**Description of the task**
Copy out exactly the stretch of the listing below that begins at the line containing "below 100 mph;" and ends at the line containing "miles from airports.", and copy nothing outside it.

========================================================================

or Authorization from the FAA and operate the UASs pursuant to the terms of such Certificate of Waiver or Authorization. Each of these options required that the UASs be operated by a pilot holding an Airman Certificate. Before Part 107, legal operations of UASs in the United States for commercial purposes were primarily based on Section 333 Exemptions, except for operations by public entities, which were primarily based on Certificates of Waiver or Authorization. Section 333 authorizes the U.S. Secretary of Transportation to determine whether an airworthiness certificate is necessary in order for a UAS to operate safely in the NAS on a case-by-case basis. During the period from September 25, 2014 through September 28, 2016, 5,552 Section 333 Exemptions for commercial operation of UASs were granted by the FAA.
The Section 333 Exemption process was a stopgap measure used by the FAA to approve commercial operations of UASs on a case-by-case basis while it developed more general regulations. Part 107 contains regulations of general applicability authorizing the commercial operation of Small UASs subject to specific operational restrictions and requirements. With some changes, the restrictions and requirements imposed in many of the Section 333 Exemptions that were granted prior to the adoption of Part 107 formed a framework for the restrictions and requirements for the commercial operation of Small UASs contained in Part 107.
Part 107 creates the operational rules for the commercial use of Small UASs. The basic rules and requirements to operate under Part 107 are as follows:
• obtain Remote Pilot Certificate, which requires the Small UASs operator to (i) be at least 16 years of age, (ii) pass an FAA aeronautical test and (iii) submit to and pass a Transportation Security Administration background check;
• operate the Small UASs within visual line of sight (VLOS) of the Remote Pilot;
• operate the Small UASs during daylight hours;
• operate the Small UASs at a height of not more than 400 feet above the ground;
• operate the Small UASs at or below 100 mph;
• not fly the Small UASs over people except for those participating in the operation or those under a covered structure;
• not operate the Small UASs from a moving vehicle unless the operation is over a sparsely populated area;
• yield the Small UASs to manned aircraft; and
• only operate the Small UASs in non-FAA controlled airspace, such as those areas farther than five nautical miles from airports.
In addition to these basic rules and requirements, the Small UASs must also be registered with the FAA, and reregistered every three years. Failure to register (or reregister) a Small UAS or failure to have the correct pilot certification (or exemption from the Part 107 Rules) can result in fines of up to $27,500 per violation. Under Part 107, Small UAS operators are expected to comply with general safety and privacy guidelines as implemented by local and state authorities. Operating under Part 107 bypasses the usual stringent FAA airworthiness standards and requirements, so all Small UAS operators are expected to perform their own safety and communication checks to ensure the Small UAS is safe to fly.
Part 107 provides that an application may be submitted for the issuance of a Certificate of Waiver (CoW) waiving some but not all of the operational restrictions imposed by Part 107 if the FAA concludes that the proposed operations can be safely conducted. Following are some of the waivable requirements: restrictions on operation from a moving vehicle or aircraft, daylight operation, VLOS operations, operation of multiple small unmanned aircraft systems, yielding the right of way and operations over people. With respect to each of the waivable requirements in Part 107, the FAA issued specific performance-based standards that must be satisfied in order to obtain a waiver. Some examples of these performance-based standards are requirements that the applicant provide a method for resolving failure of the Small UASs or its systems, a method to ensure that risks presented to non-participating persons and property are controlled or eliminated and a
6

========================================================================

**Problem solution**
• operate the Small UASs at or below 100 mph;
• not fly the Small UASs over people except for those participating in the operation or those under a covered structure;
• not operate the Small UASs from a moving vehicle unless the operation is over a sparsely populated area;
• yield the Small UASs to manned aircraft; and
• only operate the Small UASs in non-FAA controlled airspace, such as those areas farther than five nautical miles from airports.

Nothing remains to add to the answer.